[Dataset records]
"""

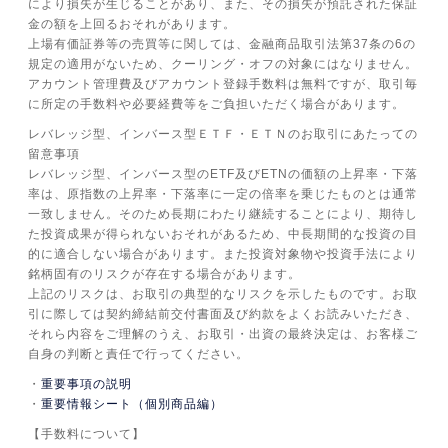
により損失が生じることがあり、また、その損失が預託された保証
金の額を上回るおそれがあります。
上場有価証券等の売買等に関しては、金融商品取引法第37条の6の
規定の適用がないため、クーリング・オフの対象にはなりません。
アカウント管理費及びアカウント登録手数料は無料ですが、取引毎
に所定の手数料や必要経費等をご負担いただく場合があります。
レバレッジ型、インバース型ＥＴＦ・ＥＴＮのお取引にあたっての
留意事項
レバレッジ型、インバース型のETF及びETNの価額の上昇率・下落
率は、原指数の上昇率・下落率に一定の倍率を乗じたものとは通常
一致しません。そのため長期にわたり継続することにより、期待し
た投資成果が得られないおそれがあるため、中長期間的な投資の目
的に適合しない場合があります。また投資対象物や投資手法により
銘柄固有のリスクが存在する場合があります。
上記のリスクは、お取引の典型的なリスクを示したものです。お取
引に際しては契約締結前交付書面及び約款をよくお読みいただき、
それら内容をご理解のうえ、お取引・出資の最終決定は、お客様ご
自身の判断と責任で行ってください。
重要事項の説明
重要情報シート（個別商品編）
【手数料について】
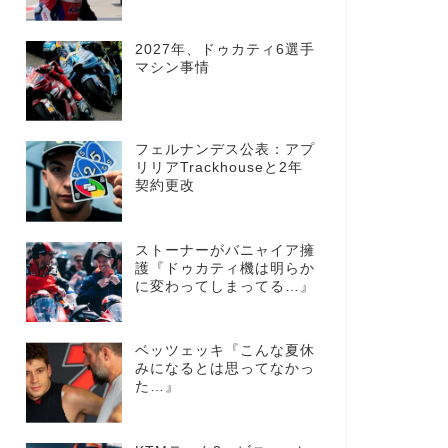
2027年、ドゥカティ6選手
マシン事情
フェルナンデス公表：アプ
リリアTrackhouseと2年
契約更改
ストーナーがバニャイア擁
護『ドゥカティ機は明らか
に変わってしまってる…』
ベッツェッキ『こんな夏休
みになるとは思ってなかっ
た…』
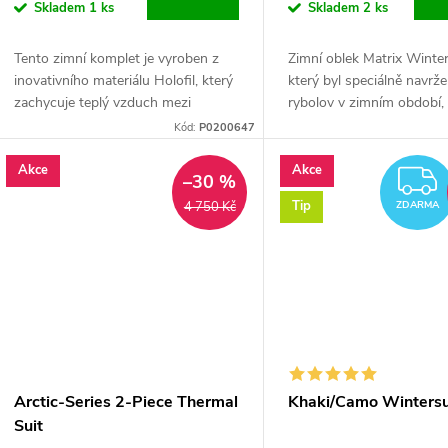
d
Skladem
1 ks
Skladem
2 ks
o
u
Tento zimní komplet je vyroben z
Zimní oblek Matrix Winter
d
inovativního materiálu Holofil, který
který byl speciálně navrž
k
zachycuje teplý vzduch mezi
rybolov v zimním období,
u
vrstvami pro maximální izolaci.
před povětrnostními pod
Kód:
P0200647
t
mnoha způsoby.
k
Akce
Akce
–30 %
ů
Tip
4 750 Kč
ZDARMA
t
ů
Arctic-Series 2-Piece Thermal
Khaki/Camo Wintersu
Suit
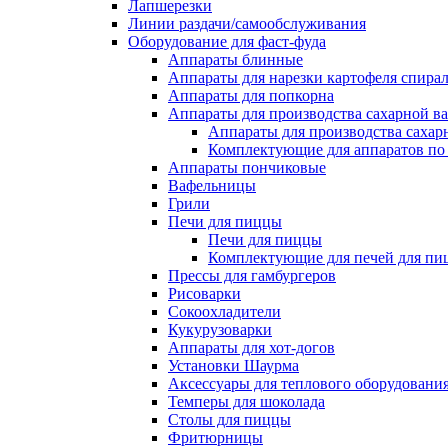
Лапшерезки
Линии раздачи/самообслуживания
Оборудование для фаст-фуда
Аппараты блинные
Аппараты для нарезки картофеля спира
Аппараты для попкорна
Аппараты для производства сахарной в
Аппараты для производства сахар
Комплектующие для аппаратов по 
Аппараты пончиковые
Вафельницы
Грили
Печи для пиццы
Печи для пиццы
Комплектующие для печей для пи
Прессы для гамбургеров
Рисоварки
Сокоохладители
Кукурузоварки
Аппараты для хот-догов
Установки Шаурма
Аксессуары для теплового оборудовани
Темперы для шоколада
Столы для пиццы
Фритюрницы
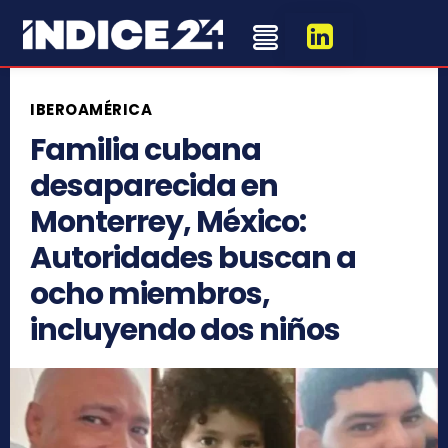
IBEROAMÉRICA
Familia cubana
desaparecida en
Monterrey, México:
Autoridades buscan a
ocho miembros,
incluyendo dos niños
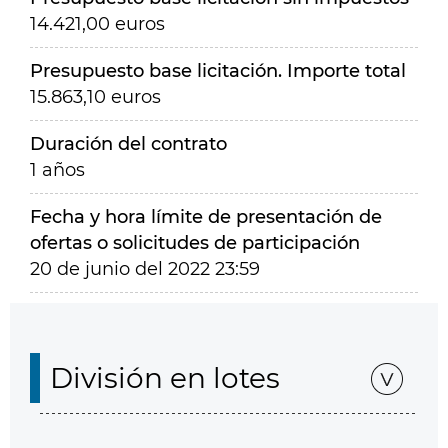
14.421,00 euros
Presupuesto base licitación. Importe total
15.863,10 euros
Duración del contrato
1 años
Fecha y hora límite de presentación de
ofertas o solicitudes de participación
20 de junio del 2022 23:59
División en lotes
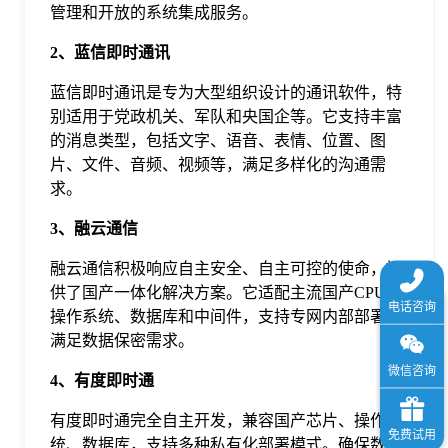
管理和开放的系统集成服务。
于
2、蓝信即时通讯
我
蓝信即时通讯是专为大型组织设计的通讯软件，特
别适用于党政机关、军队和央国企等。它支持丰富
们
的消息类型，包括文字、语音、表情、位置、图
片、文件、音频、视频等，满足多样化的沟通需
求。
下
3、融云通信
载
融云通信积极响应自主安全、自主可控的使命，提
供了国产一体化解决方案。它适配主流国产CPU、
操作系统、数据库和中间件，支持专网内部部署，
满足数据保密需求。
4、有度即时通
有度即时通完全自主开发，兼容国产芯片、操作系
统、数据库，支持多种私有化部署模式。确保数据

"""
"""

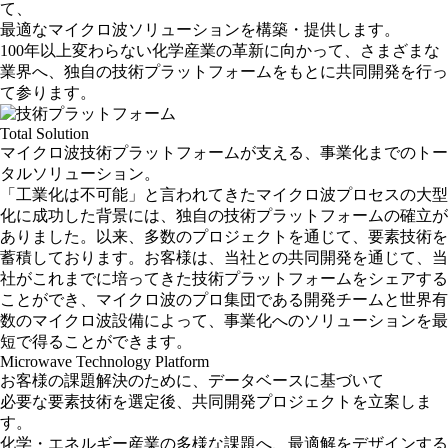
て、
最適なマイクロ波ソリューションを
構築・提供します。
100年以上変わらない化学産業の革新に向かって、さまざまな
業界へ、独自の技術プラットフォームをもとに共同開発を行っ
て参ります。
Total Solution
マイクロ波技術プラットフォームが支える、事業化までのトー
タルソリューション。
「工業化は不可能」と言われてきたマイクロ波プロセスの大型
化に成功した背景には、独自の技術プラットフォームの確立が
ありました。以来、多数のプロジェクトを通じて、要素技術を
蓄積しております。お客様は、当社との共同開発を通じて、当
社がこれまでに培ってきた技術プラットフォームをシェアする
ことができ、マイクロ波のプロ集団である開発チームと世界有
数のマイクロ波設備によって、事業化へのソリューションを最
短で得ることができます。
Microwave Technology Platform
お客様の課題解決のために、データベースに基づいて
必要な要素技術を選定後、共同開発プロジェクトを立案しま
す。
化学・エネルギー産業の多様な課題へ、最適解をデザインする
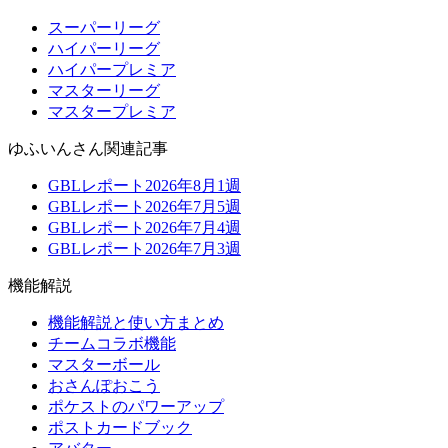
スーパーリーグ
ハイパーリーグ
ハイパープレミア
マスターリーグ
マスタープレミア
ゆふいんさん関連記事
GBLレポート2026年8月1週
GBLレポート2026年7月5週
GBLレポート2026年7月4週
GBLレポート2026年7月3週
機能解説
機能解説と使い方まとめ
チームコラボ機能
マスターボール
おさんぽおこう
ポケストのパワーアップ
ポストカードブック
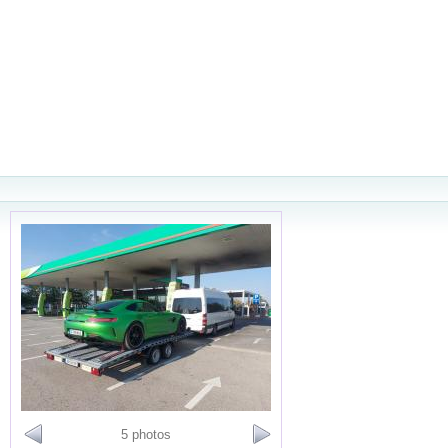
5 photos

"""
"""

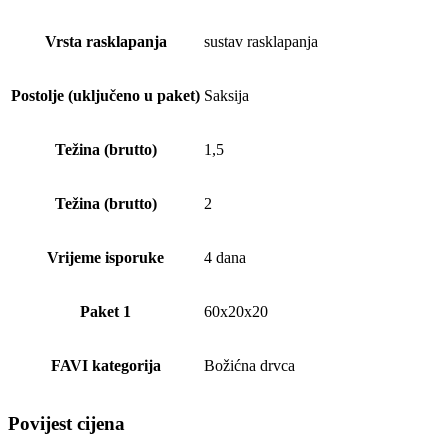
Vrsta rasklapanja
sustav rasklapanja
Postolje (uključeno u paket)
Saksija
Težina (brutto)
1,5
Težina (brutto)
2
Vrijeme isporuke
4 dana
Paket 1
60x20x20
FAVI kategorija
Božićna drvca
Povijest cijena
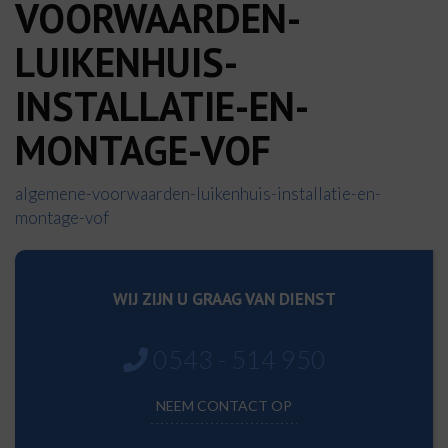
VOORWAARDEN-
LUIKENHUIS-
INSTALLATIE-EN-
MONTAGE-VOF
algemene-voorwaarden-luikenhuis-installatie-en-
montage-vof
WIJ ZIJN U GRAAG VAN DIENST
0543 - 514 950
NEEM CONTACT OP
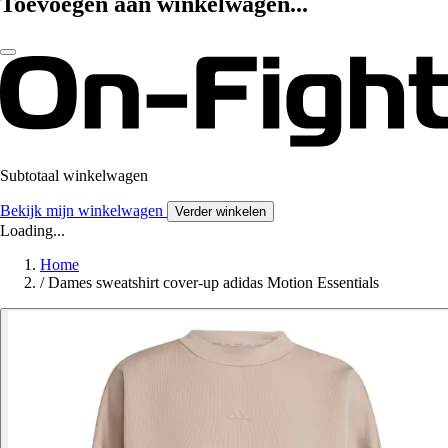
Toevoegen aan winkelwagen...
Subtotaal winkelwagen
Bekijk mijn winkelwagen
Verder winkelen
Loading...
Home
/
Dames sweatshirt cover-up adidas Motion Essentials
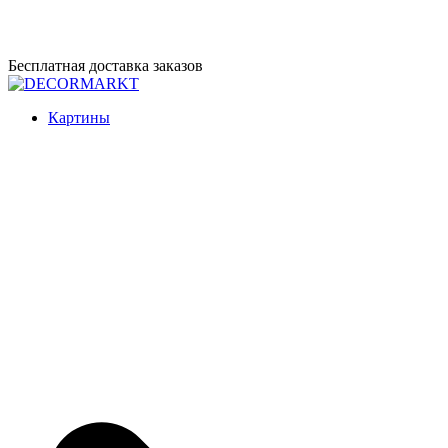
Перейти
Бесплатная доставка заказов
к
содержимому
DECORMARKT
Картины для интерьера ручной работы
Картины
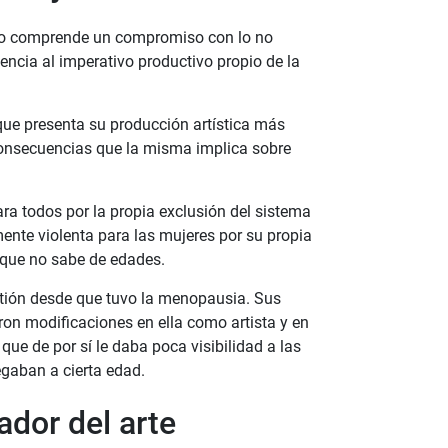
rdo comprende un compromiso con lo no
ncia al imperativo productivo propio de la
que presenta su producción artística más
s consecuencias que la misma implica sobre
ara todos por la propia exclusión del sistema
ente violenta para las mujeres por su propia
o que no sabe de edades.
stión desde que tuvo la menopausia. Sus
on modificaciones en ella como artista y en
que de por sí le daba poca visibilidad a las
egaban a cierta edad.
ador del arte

"""

Lay out the lines of the records as a JSON list of strings, one string per line and no blank lines, beginning at the line that contains "Toevoegen aan winkelwagen..." and ending after the line that contains "ador del arte". Leave the pictures out of the list.

= PROBLEM SOLUTION =
[
  "Toevoegen aan winkelwagen...",
  "Subtotaal winkelwagen",
  "Bekijk mijn winkelwagen",
  "Verder winkelen",
  "Loading...",
  "Home",
  "/",
  "Dames sweatshirt cover-up adidas Motion Essentials",
  "Перейти",
  "Бесплатная доставка заказов",
  "к",
  "содержимому",
  "DECORMARKT",
  "Картины для интерьера ручной работы",
  "Картины",
  "rdo comprende un compromiso con lo no",
  "ncia al imperativo productivo propio de la",
  "que presenta su producción artística más",
  "s consecuencias que la misma implica sobre",
  "ara todos por la propia exclusión del sistema",
  "ente violenta para las mujeres por su propia",
  "o que no sabe de edades.",
  "stión desde que tuvo la menopausia. Sus",
  "on modificaciones en ella como artista y en",
  "que de por sí le daba poca visibilidad a las",
  "egaban a cierta edad.",
  "ador del arte"
]